Jun tells Sakurako, who struggles to keep the secret until the whole group knows. Meanwhile, the women attend a strange workshop at Fumi’s space led by Ukai (Shibata Shuhai), a conceptual artist of sorts who walks the meager attendees through exercises designed to center them in their bodies first physically, then metaphorically. It’s a strange sequence that goes on for a long time, like one of Rivette’s longer actors-rehearsing sequences but with no clear goal in sight; as various physical exercises go on, it’s easy to completely forget about Jun’s drama. (As the sun goes down, light stops streaming through the windows. Because these kinds of digital cameras can’t handle that, all the character eventually end up plunged into the kind of darkness that’s both aesthetically off-putting and completely unrelated to how anybody’s eyes actually work, which will be one of the defining visual features of this era. Anyway.)

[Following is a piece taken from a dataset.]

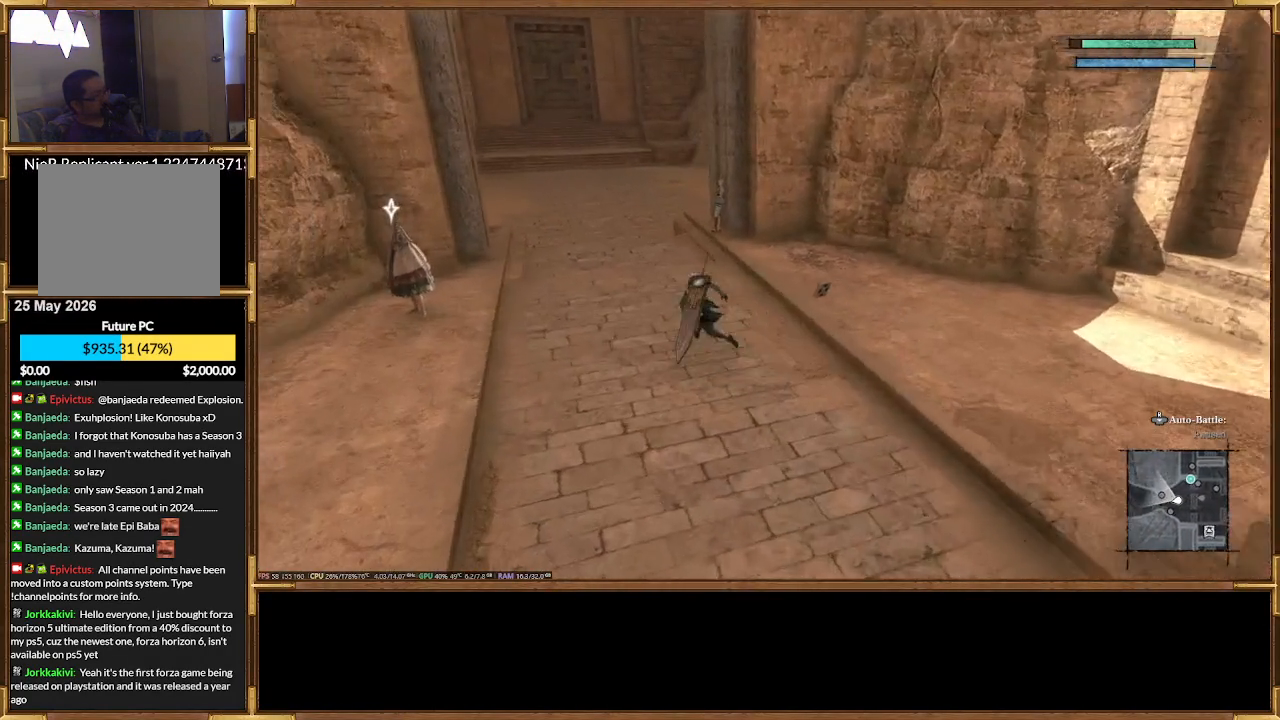
{"dt_ms": 500, "buttons": ["R2"], "events": []}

Afterwards, Ukai and his friends join the ladies for dinner. It’s a boozy blast, with a long, fascinating rant from Akari about how science has prolonged our lives to an unnatural extent, resulting in dementia and nurses’ careers on the insurance-company line should their patients they wander off into traffic. The talk turns to divorce, and only then do we remember that Jun’s Got A Secret. The fact that she didn’t tell everyone helps isolate buried fractures within the group, whose various trajectories comprise the rest of the narrative.

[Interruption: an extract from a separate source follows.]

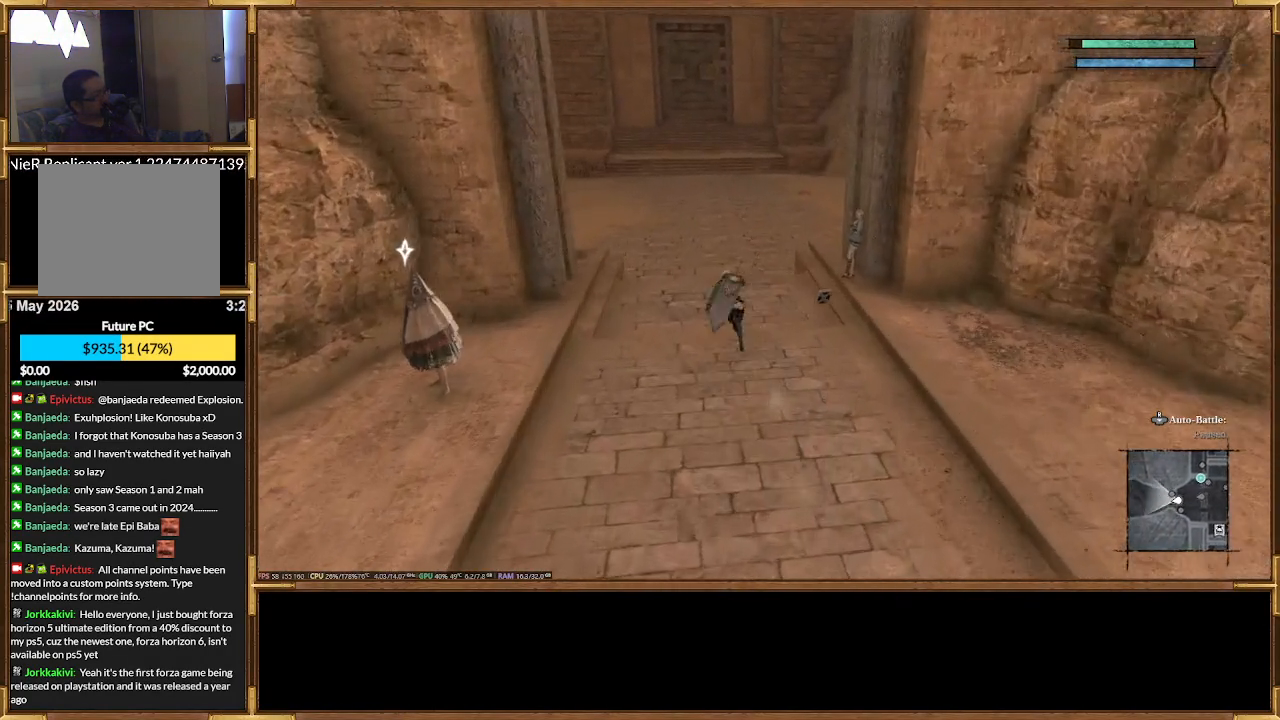
{"dt_ms": 500, "buttons": ["R2"], "events": []}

Akari’s speech is epic, as is every sequence in this film, where we learn a lot about the daily and professional lives of all concerned in a way that most movies, out of necessity, compress and reduce. That Jun effectively disappears halfway through, L’avventura-style, is the first sign of a narrative perversity lurking beneath the seemingly benign surface. The second half kicks off with three positively soul-sucking sequences. First there’s the reading of a mediocre short story by a young author whose editor is Sakurako’s husband; to what extent she’s reading attraction into their relationship becomes increasingly important. The reading is succeeded by a Q&A sequence that will be excruciatingly familiar to anyone stupid enough to stick around after a screening to hear the audience’s bright thoughts, and then by a celebratory dinner in which simmering conflicts are finally articulated. This evening meal is a travesty of the first half’s exuberant meeting of the minds, but Akari’s not there; she’s at a grungy bar/club with Ukai, who moves from merely dickish to potentially violent and unstable in ways I shouldn’t spoil.

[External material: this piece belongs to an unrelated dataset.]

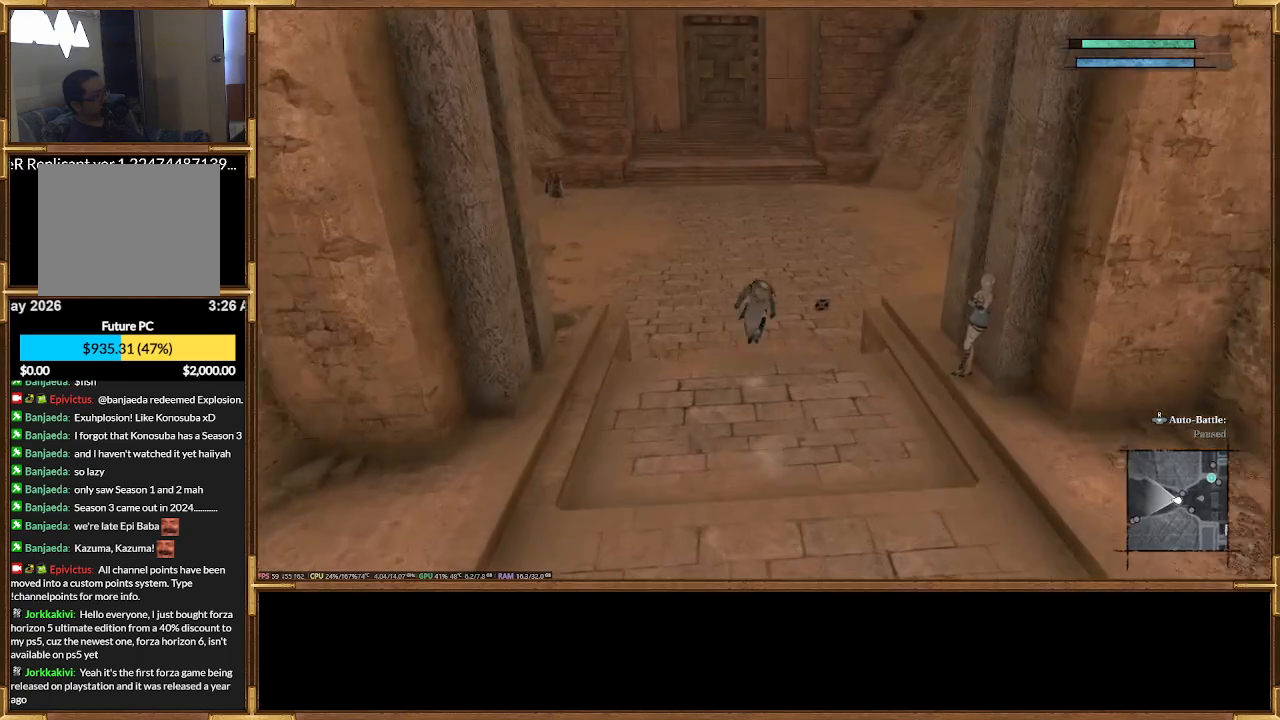
{"dt_ms": 500, "buttons": ["R2"], "events": []}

I’ll stop recapping here, except to note that I was shocked when we entered the club, which looks like any such establishment in Brooklyn (or anywhere, really): house music in the back, a small bar with a Red Bull case up front. This is not the kind of space you’d see in a Kore-eda movie, whose delicate spell would be broken by a reminder that somewhere people are behaving rudely and drunkenly, quite uninterested in quiet, everyday epiphanies. First Happy Hour excels in this area, then it blows it all up. About 15 minutes from the end, we’re abruptly narratively wrong-footed with what seems to be the death of a major character, only to be shown that it was the death of someone else entirely. This is a very strange time to start actively messing with viewers, and it made me feel like anything could happen — given another two hours, perhaps zombies would start roaming the planet and a meteor would wipe out mankind. Duration is a much-abused tool, but Hamaguchi earns every bit of his running time; if he decides to go Lav Diaz systematic with this, that would be fine by me.